Creating Reading Comprehension Texts

This paper is inspired by the idea of mining tasks from raw pre-training corpora to enhance zero-shot capability, which was introduced by van de Kar et al.. This approach extract tasks from raw text through a handful regex-based patterns. Similarly, authors focus on leveraging the self-supervised nature of this mining strategy to create comprehension tasks. In other words, this approach involves appending the pre-training raw text corpora with some mined tasks such as Summerization, Word-to-text, Natural language inference, Commonsense reasoning, Paragraph detection, and Text completion from the same raw text.

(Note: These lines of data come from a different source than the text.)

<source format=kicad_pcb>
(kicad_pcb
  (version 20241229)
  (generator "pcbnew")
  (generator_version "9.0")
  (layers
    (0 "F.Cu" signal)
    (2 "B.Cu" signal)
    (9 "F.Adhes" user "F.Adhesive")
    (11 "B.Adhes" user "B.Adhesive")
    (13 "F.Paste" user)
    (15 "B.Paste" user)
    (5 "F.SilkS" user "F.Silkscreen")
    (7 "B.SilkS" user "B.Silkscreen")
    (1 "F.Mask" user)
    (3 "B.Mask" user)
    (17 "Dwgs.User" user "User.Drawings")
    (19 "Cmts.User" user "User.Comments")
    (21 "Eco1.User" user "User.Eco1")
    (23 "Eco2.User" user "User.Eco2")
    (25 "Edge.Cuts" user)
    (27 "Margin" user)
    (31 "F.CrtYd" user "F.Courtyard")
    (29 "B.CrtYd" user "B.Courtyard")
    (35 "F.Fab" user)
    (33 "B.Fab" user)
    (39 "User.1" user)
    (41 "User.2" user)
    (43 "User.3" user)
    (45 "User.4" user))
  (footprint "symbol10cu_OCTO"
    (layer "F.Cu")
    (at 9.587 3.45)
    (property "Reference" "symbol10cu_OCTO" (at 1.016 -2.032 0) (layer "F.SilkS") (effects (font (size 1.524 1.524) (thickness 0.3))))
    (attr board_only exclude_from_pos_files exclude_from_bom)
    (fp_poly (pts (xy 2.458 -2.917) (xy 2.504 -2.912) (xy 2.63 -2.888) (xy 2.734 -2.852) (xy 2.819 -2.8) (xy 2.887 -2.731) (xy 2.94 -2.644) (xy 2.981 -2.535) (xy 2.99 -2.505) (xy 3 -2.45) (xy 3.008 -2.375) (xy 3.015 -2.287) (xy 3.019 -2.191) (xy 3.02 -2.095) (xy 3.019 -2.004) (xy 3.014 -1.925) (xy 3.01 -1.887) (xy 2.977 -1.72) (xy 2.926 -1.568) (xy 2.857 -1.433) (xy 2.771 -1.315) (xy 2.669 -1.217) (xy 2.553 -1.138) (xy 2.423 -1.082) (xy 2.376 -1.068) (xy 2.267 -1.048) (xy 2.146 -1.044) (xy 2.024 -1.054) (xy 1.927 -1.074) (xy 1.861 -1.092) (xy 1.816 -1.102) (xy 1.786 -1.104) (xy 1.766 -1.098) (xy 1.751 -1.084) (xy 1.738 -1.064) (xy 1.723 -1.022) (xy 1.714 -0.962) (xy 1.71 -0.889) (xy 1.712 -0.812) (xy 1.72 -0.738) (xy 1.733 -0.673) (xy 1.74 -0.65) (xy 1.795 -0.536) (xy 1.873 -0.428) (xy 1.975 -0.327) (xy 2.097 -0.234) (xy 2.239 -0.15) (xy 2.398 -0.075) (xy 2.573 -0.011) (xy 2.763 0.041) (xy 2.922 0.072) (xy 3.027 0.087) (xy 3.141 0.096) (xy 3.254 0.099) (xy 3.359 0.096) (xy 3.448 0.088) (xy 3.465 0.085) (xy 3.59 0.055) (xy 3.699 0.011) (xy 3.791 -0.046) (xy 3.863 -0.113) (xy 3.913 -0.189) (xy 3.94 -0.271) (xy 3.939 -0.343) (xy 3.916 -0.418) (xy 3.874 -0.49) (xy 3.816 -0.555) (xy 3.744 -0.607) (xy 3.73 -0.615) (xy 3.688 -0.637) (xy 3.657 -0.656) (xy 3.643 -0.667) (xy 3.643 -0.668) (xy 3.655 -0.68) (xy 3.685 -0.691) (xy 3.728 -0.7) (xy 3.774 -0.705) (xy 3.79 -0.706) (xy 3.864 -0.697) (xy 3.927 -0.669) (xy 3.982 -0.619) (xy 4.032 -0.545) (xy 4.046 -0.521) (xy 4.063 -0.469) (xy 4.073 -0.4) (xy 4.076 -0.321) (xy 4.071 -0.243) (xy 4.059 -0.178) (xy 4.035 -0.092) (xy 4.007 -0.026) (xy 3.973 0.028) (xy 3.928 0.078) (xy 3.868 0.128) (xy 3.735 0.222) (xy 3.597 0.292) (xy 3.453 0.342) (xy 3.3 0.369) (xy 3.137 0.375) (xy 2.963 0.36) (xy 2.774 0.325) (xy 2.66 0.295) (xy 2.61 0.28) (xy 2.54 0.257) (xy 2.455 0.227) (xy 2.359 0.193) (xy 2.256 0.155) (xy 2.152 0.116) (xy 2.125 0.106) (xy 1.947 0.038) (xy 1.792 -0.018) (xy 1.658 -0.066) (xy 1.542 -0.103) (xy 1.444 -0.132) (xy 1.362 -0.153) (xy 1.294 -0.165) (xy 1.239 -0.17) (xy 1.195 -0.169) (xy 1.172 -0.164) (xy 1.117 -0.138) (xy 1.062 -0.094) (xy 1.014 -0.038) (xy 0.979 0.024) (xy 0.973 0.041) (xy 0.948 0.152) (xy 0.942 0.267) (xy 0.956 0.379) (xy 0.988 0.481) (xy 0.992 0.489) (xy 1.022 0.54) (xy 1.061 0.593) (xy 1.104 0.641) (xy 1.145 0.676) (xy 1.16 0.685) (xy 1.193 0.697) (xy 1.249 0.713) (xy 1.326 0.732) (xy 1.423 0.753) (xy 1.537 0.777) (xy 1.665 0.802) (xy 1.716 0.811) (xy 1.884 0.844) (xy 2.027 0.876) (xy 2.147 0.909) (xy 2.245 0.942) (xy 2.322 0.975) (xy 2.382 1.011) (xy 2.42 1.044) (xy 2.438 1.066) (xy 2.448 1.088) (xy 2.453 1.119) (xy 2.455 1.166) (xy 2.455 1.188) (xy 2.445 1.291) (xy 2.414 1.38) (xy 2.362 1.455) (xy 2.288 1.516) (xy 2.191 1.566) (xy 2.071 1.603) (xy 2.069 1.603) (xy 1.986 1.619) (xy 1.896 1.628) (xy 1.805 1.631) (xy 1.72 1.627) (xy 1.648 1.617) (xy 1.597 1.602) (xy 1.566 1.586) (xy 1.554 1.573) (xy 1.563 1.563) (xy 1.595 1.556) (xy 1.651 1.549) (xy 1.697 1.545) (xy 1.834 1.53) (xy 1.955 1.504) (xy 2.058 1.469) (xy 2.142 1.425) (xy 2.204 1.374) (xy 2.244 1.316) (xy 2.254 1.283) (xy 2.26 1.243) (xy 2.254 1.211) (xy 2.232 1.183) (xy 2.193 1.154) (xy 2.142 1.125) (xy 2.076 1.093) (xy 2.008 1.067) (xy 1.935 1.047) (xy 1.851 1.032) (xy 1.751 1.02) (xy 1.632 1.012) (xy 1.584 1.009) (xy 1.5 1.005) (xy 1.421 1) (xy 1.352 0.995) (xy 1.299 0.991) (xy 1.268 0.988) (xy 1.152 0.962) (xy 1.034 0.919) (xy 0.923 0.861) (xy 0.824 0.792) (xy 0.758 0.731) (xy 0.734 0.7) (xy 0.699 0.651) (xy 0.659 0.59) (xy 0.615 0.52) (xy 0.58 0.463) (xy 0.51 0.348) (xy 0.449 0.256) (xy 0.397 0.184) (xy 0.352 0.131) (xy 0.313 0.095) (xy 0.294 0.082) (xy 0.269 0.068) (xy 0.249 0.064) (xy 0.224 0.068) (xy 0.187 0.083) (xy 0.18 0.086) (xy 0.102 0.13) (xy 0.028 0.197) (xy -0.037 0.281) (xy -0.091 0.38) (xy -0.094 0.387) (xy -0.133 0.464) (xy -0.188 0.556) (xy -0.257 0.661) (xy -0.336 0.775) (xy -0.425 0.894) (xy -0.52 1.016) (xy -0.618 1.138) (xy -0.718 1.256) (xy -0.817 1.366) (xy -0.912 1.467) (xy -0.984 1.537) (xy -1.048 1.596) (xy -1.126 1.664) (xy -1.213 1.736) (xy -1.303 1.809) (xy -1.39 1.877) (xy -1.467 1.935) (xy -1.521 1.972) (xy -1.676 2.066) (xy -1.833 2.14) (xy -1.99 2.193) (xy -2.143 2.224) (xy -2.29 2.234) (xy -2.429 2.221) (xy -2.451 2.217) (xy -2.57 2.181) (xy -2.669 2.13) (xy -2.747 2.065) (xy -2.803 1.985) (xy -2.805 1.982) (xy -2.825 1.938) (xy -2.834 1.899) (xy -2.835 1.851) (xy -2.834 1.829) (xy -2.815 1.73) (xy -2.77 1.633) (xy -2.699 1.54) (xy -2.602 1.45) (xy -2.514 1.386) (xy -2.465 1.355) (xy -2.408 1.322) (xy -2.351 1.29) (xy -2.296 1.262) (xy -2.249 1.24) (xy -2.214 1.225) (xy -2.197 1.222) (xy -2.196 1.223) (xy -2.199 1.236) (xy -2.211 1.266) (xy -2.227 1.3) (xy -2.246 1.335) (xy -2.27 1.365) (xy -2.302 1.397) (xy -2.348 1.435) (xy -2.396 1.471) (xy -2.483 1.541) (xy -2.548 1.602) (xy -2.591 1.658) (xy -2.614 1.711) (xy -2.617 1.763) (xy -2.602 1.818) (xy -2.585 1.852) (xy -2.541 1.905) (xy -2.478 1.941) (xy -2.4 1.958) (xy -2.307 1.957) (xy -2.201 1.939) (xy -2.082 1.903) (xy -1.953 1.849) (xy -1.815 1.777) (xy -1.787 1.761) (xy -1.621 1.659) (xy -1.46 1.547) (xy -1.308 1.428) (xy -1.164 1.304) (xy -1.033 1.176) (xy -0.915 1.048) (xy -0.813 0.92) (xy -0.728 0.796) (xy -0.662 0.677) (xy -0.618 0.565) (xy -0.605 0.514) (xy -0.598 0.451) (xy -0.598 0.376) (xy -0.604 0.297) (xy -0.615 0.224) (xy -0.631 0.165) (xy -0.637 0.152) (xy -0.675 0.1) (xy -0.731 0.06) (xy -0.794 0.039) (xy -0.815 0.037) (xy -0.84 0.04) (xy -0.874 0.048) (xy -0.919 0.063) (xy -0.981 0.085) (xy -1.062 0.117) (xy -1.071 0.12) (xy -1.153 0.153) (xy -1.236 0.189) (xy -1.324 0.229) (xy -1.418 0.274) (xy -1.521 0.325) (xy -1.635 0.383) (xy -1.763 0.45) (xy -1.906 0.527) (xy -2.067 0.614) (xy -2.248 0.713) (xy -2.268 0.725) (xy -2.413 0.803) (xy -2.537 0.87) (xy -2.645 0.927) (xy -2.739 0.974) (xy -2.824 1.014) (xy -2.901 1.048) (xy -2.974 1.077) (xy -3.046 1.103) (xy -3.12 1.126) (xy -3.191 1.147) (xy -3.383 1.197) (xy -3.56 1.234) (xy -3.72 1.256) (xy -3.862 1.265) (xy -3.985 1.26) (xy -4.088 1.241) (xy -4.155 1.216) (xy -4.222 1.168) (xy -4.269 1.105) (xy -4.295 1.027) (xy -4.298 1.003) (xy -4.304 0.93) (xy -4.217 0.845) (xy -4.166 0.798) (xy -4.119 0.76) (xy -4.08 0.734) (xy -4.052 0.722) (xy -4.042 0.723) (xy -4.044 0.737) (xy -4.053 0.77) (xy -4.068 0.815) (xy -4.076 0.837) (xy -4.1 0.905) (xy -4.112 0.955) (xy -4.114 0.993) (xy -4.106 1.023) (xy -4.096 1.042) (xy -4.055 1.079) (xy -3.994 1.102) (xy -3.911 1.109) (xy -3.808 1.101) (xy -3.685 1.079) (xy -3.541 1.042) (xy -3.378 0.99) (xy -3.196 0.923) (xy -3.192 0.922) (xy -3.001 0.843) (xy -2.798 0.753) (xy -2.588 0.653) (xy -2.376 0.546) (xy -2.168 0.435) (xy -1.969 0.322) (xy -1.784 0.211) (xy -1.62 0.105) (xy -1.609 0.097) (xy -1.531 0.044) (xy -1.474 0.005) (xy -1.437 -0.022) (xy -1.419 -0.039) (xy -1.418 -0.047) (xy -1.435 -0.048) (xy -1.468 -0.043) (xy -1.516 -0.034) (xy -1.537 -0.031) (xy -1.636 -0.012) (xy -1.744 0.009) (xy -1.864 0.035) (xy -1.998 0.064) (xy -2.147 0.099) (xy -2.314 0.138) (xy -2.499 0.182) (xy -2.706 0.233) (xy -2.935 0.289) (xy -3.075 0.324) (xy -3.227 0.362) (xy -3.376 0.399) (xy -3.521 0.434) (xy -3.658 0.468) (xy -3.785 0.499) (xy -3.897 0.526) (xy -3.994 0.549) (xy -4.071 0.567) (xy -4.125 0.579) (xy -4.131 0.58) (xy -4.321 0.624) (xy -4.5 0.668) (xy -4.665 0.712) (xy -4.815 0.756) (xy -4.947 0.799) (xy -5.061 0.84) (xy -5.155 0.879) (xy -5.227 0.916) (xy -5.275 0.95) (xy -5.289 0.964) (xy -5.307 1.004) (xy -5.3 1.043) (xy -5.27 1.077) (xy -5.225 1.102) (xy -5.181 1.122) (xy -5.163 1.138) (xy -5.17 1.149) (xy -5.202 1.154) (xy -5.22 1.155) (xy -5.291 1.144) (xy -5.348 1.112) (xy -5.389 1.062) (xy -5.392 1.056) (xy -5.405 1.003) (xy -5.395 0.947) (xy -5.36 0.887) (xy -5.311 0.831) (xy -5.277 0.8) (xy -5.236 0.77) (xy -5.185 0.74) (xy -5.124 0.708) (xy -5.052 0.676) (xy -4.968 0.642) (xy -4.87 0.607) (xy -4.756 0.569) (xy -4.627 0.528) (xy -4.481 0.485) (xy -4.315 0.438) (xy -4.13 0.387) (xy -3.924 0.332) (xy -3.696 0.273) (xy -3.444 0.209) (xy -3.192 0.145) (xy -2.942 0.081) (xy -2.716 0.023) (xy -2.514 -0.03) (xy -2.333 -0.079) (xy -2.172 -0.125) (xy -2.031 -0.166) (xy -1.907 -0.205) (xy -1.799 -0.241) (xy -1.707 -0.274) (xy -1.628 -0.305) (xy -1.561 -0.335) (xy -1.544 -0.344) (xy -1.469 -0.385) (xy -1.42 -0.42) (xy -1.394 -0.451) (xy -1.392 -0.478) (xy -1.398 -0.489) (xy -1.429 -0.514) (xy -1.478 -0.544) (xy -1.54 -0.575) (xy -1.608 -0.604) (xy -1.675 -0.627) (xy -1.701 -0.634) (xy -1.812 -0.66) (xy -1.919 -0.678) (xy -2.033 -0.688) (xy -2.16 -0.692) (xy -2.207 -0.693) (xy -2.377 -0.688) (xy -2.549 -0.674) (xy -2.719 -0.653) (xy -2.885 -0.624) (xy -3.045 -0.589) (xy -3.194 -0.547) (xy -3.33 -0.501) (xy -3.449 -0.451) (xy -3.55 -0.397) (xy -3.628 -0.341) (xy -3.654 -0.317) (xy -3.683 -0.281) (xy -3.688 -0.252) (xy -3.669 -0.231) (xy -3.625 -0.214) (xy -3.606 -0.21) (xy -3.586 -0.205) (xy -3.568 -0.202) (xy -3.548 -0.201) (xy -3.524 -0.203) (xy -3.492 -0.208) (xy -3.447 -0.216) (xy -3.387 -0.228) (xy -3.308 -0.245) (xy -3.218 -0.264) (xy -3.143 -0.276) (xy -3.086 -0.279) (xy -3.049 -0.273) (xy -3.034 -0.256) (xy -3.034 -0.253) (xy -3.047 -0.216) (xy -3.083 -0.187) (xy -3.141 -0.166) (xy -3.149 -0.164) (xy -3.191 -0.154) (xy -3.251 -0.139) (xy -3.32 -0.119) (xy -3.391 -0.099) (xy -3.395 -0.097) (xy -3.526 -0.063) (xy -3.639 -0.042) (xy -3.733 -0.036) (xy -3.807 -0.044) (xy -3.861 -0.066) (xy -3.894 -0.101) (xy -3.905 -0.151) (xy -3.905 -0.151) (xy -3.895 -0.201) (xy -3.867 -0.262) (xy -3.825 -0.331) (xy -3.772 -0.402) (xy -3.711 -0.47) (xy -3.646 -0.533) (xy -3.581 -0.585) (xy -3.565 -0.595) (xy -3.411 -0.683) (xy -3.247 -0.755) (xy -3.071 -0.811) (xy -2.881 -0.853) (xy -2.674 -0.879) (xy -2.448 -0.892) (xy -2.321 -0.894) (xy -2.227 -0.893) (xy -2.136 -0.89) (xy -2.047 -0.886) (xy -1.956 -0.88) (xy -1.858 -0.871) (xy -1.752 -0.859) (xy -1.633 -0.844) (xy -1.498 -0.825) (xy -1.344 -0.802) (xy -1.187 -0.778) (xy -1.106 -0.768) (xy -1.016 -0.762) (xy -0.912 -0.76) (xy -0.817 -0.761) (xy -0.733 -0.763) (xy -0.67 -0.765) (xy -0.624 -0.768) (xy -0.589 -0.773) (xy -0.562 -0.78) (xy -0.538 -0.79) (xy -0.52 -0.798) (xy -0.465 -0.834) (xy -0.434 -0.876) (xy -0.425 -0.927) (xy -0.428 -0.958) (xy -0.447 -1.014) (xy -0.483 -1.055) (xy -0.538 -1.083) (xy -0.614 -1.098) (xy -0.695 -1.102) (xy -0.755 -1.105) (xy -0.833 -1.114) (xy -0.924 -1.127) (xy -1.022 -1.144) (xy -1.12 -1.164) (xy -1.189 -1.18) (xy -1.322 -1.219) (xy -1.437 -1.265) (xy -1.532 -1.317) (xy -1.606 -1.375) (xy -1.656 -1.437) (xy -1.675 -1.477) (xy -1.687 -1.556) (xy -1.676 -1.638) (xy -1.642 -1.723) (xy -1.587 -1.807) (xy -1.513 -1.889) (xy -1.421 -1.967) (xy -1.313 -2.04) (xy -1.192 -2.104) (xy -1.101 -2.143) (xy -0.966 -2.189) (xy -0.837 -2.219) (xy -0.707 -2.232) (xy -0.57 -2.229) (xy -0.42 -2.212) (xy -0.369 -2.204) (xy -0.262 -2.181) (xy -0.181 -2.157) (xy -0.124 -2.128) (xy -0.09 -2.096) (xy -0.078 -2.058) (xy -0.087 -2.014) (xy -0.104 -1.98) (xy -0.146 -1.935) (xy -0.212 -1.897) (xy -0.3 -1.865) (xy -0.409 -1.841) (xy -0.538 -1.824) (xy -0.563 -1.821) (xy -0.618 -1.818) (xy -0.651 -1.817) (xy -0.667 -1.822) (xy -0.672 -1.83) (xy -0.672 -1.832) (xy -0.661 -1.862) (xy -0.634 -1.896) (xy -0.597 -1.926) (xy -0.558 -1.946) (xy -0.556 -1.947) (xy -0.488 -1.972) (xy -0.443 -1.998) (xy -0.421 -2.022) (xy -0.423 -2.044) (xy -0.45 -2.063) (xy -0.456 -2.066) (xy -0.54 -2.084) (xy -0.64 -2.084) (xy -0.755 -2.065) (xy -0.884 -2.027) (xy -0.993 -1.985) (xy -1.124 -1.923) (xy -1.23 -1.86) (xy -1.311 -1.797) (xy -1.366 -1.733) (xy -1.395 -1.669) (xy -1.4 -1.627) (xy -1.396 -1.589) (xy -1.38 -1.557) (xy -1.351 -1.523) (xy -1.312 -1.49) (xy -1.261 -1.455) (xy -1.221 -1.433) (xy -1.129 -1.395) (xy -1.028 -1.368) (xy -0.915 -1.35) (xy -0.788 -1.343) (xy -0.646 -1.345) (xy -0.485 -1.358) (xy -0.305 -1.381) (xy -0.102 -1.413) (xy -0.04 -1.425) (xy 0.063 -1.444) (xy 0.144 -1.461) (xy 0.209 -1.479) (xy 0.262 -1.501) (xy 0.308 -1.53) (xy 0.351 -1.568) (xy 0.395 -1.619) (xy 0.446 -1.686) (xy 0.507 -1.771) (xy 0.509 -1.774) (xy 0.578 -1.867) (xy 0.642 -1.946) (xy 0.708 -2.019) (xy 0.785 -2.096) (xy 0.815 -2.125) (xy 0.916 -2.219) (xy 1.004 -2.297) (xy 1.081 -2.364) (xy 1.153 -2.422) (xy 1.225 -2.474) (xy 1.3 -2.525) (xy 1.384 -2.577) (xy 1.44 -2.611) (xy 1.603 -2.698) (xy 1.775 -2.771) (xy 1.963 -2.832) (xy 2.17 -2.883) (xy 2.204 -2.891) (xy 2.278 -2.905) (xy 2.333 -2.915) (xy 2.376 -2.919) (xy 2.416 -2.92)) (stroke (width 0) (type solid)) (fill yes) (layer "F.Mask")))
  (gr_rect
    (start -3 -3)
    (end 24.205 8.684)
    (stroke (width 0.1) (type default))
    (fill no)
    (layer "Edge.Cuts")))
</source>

As illustrated in the Figure 6, the comprehension task data starts with the body of raw text followed by a phrase like “answer questions based on the article:”. Afterwards, the input-output pairs of each individual task are added to the text.

To create the Summerization task, the model is prompted with the query “what is a summary?” and the title of the text is considered as the ground truth. Another way to create the summarization task is using regex-based patterns, where we look for sentences that follow the pre-defined pattern of “{sentence1} talks about/is about/’s topic is {sentence2}”.

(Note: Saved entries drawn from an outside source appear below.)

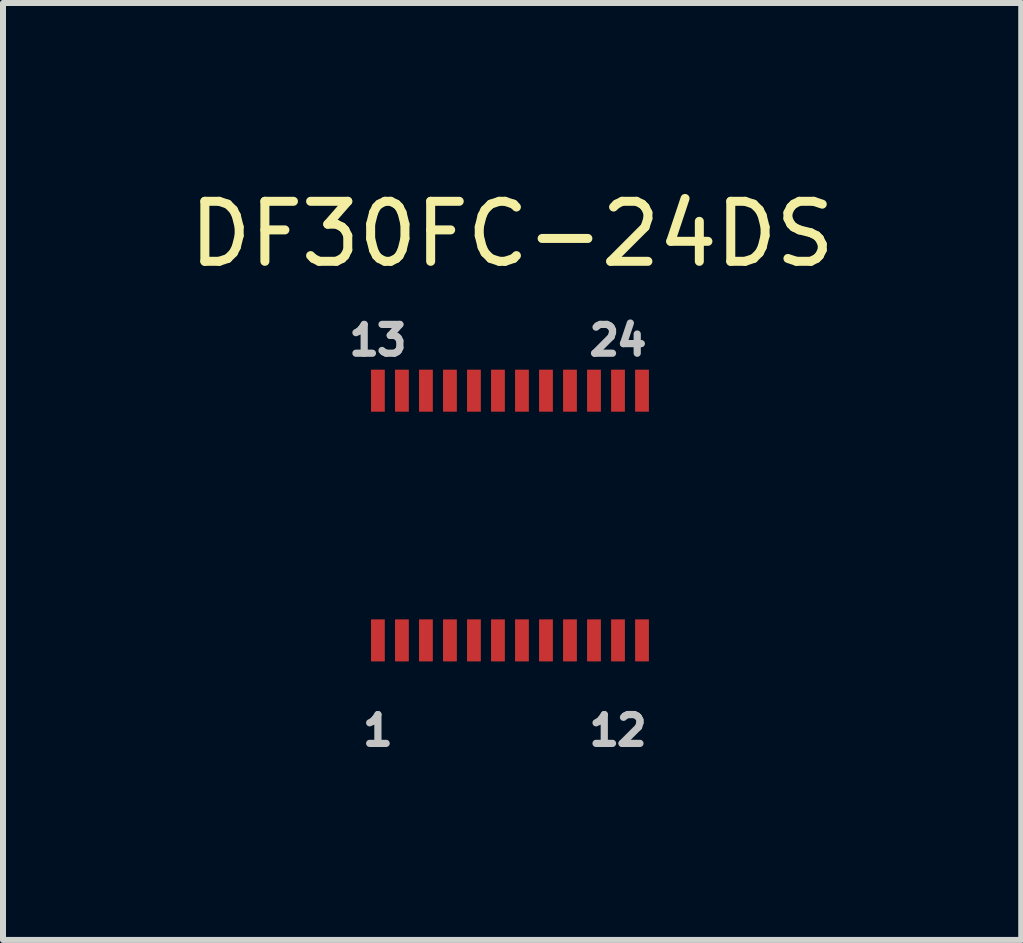
<source format=kicad_pcb>
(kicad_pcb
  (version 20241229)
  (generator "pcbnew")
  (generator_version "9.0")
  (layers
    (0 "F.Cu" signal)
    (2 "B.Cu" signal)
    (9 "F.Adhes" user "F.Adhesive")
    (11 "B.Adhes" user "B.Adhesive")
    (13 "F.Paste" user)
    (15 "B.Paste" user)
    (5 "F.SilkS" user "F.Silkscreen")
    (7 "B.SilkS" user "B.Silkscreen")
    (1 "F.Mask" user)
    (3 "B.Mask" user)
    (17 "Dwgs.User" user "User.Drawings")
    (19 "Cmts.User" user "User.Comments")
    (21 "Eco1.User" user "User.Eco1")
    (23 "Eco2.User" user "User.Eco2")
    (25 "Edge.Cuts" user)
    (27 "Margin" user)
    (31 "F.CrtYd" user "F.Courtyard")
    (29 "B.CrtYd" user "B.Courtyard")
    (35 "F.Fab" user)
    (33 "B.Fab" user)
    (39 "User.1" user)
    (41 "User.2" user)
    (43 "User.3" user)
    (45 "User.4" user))
  (footprint "DF30FC-24DS"
    (layer "F.Cu")
    (at 3.246 7.619)
    (property "Reference" "DF30FC-24DS" (at 2.236 -6.77 0) (layer "F.SilkS") (effects (font (size 1 1) (thickness 0.15))))
    (attr smd)
    (fp_text user "24" (at 4 -5 0) (layer "Dwgs.User") (effects (font (size 0.48 0.48) (thickness 0.15))))
    (fp_text user "1" (at 0 1.5 0) (layer "Dwgs.User") (effects (font (size 0.48 0.48) (thickness 0.15))))
    (fp_text user "13" (at 0 -5 0) (layer "Dwgs.User") (effects (font (size 0.48 0.48) (thickness 0.15))))
    (fp_text user "12" (at 4 1.5 0) (layer "Dwgs.User") (effects (font (size 0.48 0.48) (thickness 0.15))))
    (pad "P$1" smd rect (at 0 0) (size 0.23 0.7) (layers "F.Cu" "F.Mask" "F.Paste"))
    (pad "P$2" smd rect (at 0.4 0) (size 0.23 0.7) (layers "F.Cu" "F.Mask" "F.Paste"))
    (pad "P$3" smd rect (at 0.8 0) (size 0.23 0.7) (layers "F.Cu" "F.Mask" "F.Paste"))
    (pad "P$4" smd rect (at 1.2 0) (size 0.23 0.7) (layers "F.Cu" "F.Mask" "F.Paste"))
    (pad "P$5" smd rect (at 1.6 0) (size 0.23 0.7) (layers "F.Cu" "F.Mask" "F.Paste"))
    (pad "P$6" smd rect (at 2 0) (size 0.23 0.7) (layers "F.Cu" "F.Mask" "F.Paste"))
    (pad "P$7" smd rect (at 2.4 0) (size 0.23 0.7) (layers "F.Cu" "F.Mask" "F.Paste"))
    (pad "P$8" smd rect (at 2.8 0) (size 0.23 0.7) (layers "F.Cu" "F.Mask" "F.Paste"))
    (pad "P$9" smd rect (at 3.2 0) (size 0.23 0.7) (layers "F.Cu" "F.Mask" "F.Paste"))
    (pad "P$10" smd rect (at 3.6 0) (size 0.23 0.7) (layers "F.Cu" "F.Mask" "F.Paste"))
    (pad "P$11" smd rect (at 4 0) (size 0.23 0.7) (layers "F.Cu" "F.Mask" "F.Paste"))
    (pad "P$12" smd rect (at 4.4 0) (size 0.23 0.7) (layers "F.Cu" "F.Mask" "F.Paste"))
    (pad "P$13" smd rect (at 0 -4.16) (size 0.23 0.7) (layers "F.Cu" "F.Mask" "F.Paste"))
    (pad "P$14" smd rect (at 0.4 -4.16) (size 0.23 0.7) (layers "F.Cu" "F.Mask" "F.Paste"))
    (pad "P$15" smd rect (at 0.8 -4.16) (size 0.23 0.7) (layers "F.Cu" "F.Mask" "F.Paste"))
    (pad "P$16" smd rect (at 1.2 -4.16) (size 0.23 0.7) (layers "F.Cu" "F.Mask" "F.Paste"))
    (pad "P$17" smd rect (at 1.6 -4.16) (size 0.23 0.7) (layers "F.Cu" "F.Mask" "F.Paste"))
    (pad "P$18" smd rect (at 2 -4.16) (size 0.23 0.7) (layers "F.Cu" "F.Mask" "F.Paste"))
    (pad "P$19" smd rect (at 2.4 -4.16) (size 0.23 0.7) (layers "F.Cu" "F.Mask" "F.Paste"))
    (pad "P$20" smd rect (at 2.8 -4.16) (size 0.23 0.7) (layers "F.Cu" "F.Mask" "F.Paste"))
    (pad "P$21" smd rect (at 3.2 -4.16) (size 0.23 0.7) (layers "F.Cu" "F.Mask" "F.Paste"))
    (pad "P$22" smd rect (at 3.6 -4.16) (size 0.23 0.7) (layers "F.Cu" "F.Mask" "F.Paste"))
    (pad "P$23" smd rect (at 4 -4.16) (size 0.23 0.7) (layers "F.Cu" "F.Mask" "F.Paste"))
    (pad "P$24" smd rect (at 4.4 -4.16) (size 0.23 0.7) (layers "F.Cu" "F.Mask" "F.Paste")))
  (gr_rect
    (start -3 -3)
    (end 13.964 12.61)
    (stroke (width 0.1) (type default))
    (fill no)
    (layer "Edge.Cuts")))
</source>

To create Natural Language Inference task, another regex-based pattern (illustrated in Table 2) is used to search for “premise-hypothesis-relation” triplets within the raw text. For instance, they classify relationships as “Entailment” if linked by “Therefore” and “Neutral” if linked by “Furthermore”.

For Commonsense Reasoning that assesses physical and scientific reasoning while incorporating common sense, they detecti cause-and-effect logic in sentences through regex patterns (Table 2). To create tasks, input-output pairs are formulated, such as “What is the reason of {SENT1}? {SENT2}.”

To gather the data for Paraphrase Detection regex patterns from Table 2 are used to search for sentence1-sentence2-label triplets. However, it is found that these patterns do not consistently identify sentences with strictly equivalent meanings. For instance, sentences connected by words like “Similarly” may not have similar meanings. Therefore, they convert the classification task into a generation task, asking the model to create a sentence either supporting or contradicting the given sentence, “Can you create a sentence that contradicts the meaning of {SENT1}? {SENT2}” when the label is “Different”.

For Text Completion data, queries like “How would you complete the article?” are inserted between sentences to stimulate the model. The benefit of this task is its flexibility, as it doesn’t rely on specific mining patterns and can be applied to any raw text.

Reading Comprehension Patterns

Table 2. Patterns for different tasks in comprehension data creation.

Paper #4: Self-Alignment with Instruction Backtranslation

Instruction backtranslation

Figure 7. An overview of instruction backtranslation method. We start from a base language model, e.g. LLaMa, a small amount of seed examples of (instruction, output) pairs, and a collection of unlabelled documents which are considered candidate outputs for unknown instructions. Selfaugmentation: the base model is finetuned with (output, instruction) pairs from the seed examples as an instruction prediction model Myx, which is used to generate candidate instructions for outputs from the unlabelled data. Self-curation: starting from an intermediate instruction-following model M0 finetuned from seed examples only, it selects high-quality (instruction, output) pairs $A_k^(1)$ from the candidates from the previous step, and uses them as finetuning data for the next intermediate model M1, which is in turn used to select training data for obtaining M2.


This paper presents a novel approach, instruction backtranslation, as an efficient alternative to traditional methods for improving large language model (LLM) performance in instruction following. By fine-tuning a pre-trained LLM with instructions generated from unannotated text sources, instruction backtranslation outperforms both manual dataset collection and distillation in various instruction following tasks.